Why is understanding the vignette in the previous question important if you want to use machine learning in an ethical manner?
Answer: Understanding the context and multiple factors is important because most questions do not have simple answer. Humans are complicated… most business decisions are complicated. As we discussed in class there are some circumstances where correlation is enough, but in most scenarios we need more than correlation. Jumping to a simple conclusion will also create potentially damaging and ethically harmful biases. For example, redlining. This is why it is important to look at the data from every angle and consider all of the internal and external factors at play.
Imagine you are working on a model to predict the likelihood that an individual loses their job as the result of the covid-19 pandemic. You have a very large dataset with many hundreds of features, but you are worried that including indicators like age, income or gender might pose some ethical problems. When you discuss these concerns with your boss, she tells you to simply drop those features from the model. Does this solve the ethical issue? Why or why not?

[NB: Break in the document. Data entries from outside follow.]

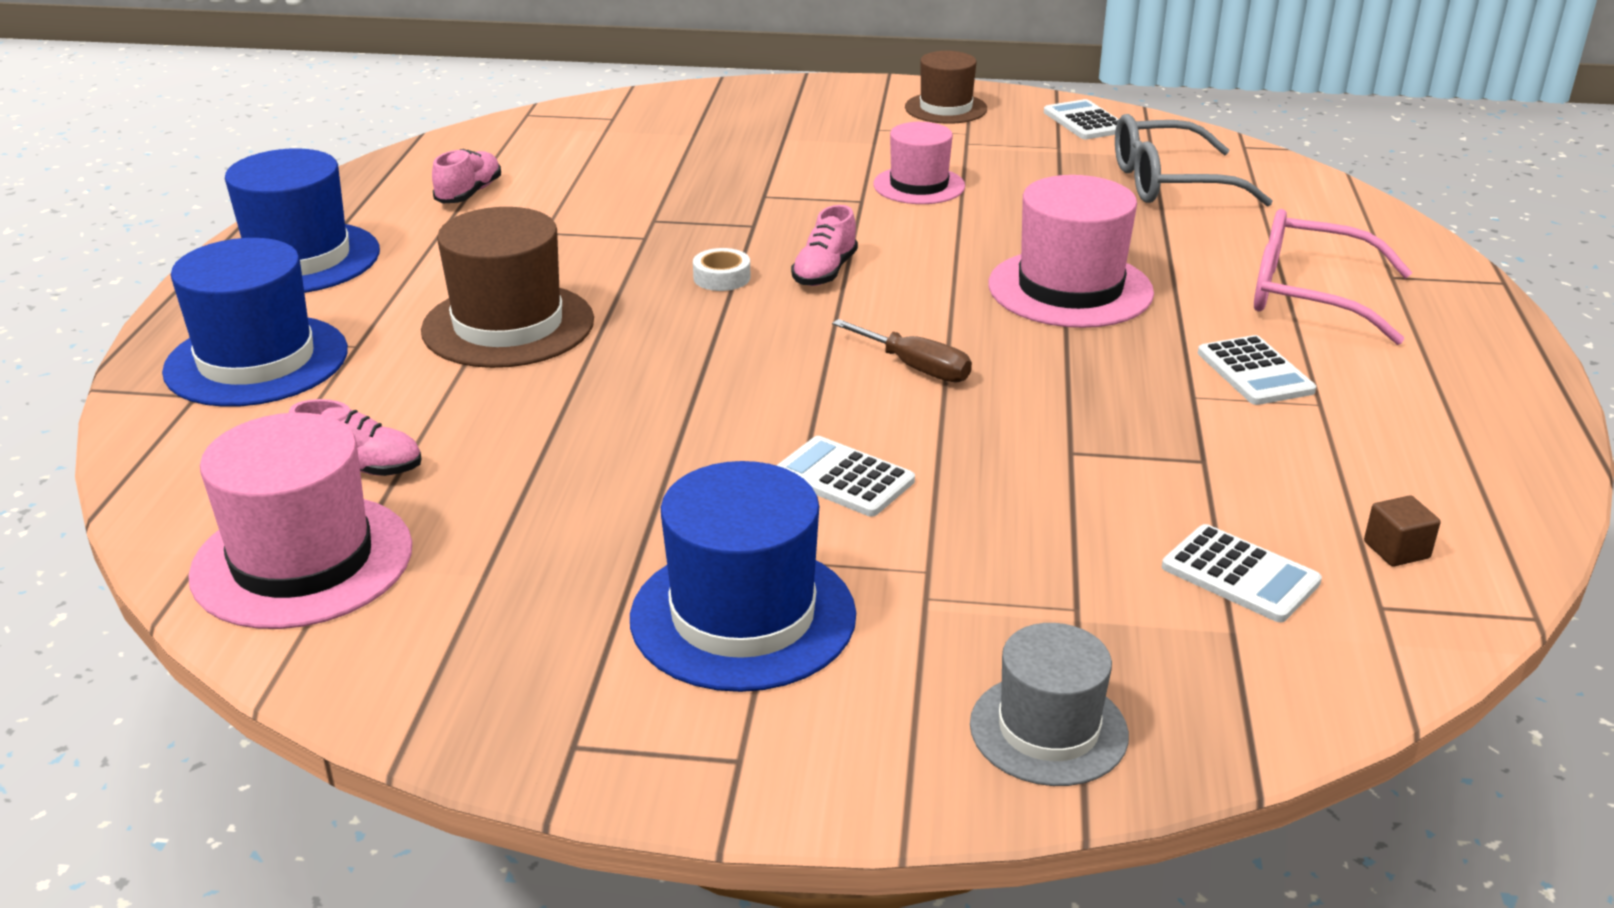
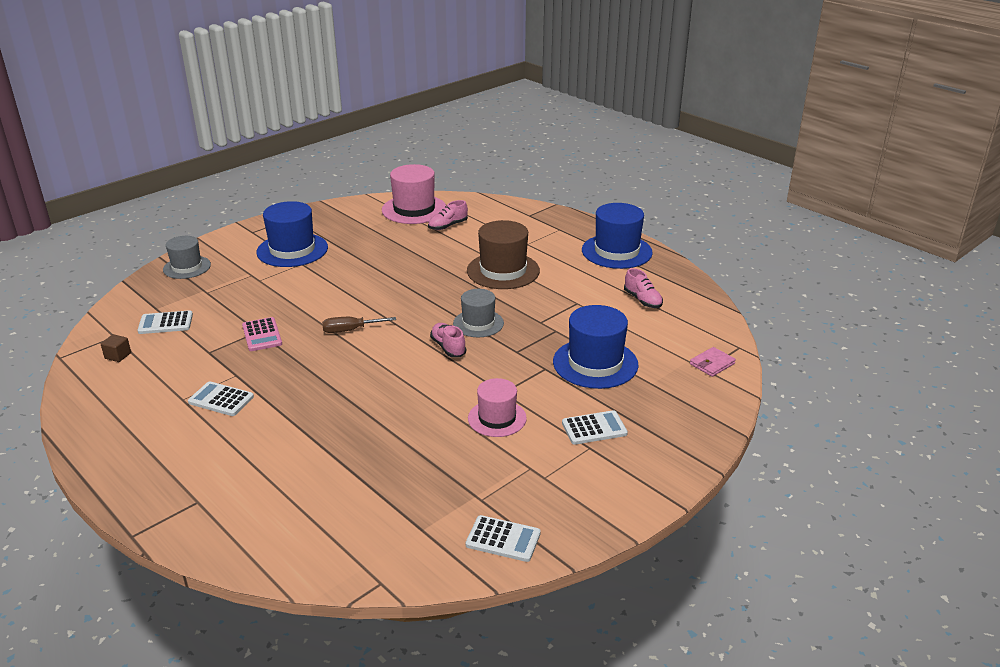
camera: 130 degrees right, 0 degrees up
(256, 361) = (540, 227): blue hat -> blue hat (595, 363)
(593, 118) = (712, 364): none -> pink wallet
(722, 277) = (478, 323): white tape -> grey hat
(843, 478) = (318, 288): white calculator -> white calculator (594, 428)
(946, 108) = (592, 493): brown hat -> none
(1070, 289) = (342, 398): pink hat -> none
(1072, 440) = (262, 335): none -> pink calculator
(1169, 183) = (383, 507): grey glasses -> none
(1308, 295) = (231, 459): pink glasses -> none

Answer: Just simply omitting the features from the model does not seem like it would fix the problem. I suppose that keeping them in the model could create ethical issues if this model is being used for hiring or firing decisions. However, if it is simple informational, I could see how this could uncover some human biases regarding age, income and gender. I believe that it is important to have this information so we are able to fix problems of discrimination, not use the model to make it worse. I would probably create a model with and a model without, in different variations and analyze the results to see what happens. But again, I think the difference is whether this model is used just to inform and fix, or for decision making.